A tool to detect cheating in CTF competitions based on TCP proxy. (Just a proof of concept.)
FlagProxy client works as a proxy server between users and the CTF challenge, inspecting responses from the challenge server. Users are recognized by the ports they are visiting. When the initial flag is found in a response, flagProxy client requests the flagProxy server for real flag of the participant. Then the client replaces the initial flag with real flag.
- All payloads and flags should be transmitted through TCP connections.
- Flags should not be placed in more than TWO segments. (Test is needed if encoding is used in traffic. FlagProxy now supports lua scripts.)
- Flags can be matched using regular expressions. (In other words, encrypted traffic is currently not supported by flagProxy.)
An example of flagProxy client.
challenge:
address: "192.168.0.108:8000" # address of the challenge
flag_regex: "flag{.+}" # the regular expression to detect initial flag
threads: 10 # controls the throughput of the challenge
decode_scripts: ["/etc/flagProxy/decode.lua"] # lua files that decode the response before regular expression detection
encode_scripts: ["/etc/flagProxy/encode.lua"] # lua files that encode the response after detecting flag
server:
url: "http://localhost:8080" # server api address
challenge_id : "testchallengeid" # a random string for api server to recognize challenge
key: "testkeyforchallenge0" # a random key to access real flags
log:
path: "/tmp/flagProxy.log"FlagProxy server maintains tables which saves the flag & other data of challenges.
Example:
challenge table:
| challenge_id | challenge_key |
|---|---|
| testchallengeid0 | testchallengekey0 |
| testchallengeid1 | testchallengekey1 |
| testchallengeidx | testchallengekeyx |
flag table:
| challenge_id | user_id | port | flag |
|---|---|---|---|
| testchallengeid0 | user0 | 10000 | testflag0 |
| testchallengeid0 | user1 | 10001 | testflag1 |
Here are the RESTful APIs the flagProxy server should implement.

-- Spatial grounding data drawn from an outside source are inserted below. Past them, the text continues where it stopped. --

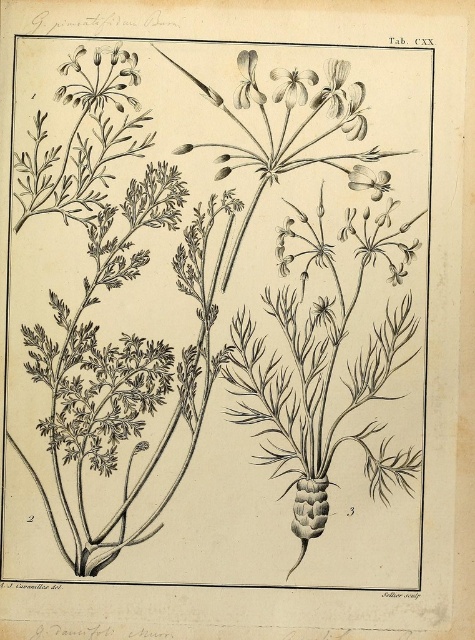
Question: Which of these objects is positioned farthest from the smooth white petal at upper center?

Choices:
 (A) smooth white flower at upper center
 (B) smooth white flower at upper right
 (C) white delicate petals at upper left

Answer: (C)

Question: From the image, what is the correct spatial relationship of smooth white flower at upper right in relation to white delicate petals at upper left?

Choices:
 (A) below
 (B) above

Answer: (A)

Question: Observing the image, what is the correct spatial positioning of smooth white petal at upper center in reference to white delicate petals at upper left?

Choices:
 (A) below
 (B) above

Answer: (A)

Question: Is smooth white flower at upper center positioned in front of white delicate petals at upper center?

Choices:
 (A) yes
 (B) no

Answer: (A)

Question: Which of the following is the farthest from the observer?

Choices:
 (A) smooth white petal at upper center
 (B) smooth white flower at upper right

Answer: (B)

Question: Based on their relative distances, which object is nearer to the smooth white flower at upper right?

Choices:
 (A) white delicate petals at upper left
 (B) smooth white petal at upper center
 (C) smooth white flower at upper center

Answer: (C)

Test the connection between client and server.
Request: GET /
Response: flagProxy
Get the ports to listen.
Request: GET /ports/{challengeId}/{key}
Response example:
{
"msg": "success",
"ports": [
10001,
10002,
10003,
10004
]
}or
{
"msg": "auth error",
"ports": []
}Note: Content-Type of the response should be "application/json".
Request: /flagByPort/{challengeId}/{key}/{port}
Response example:
{
"msg": "success",
"flag": "flag{test_flag_for_flag_proxy}"
}or
{
"msg": "auth error",
"flag": ""
}Note: Content-Type of the response should be "application/json".
- First, Implement the server APIs.
- Second, compile the flagProxy client.
- Third, configure the client by editing the config file.
- Fourth, run the compiled client after flagProxy server is brought up by executing
./compiledClient /path/to/config/file
Use testing configuration files:
cd flagProxy/
cp config/config.yaml /etc/flagProxy/conig.yaml
cp config/decode.lua /etc/flagProxy/decode.lua
cp config/encode.lua /etc/flagProxy/encode.luaThis tool is designed to be compatible with both web and binary challenges. But as a proof of concept, it has not been fully tested in security and functions, thus should not be used in production environment.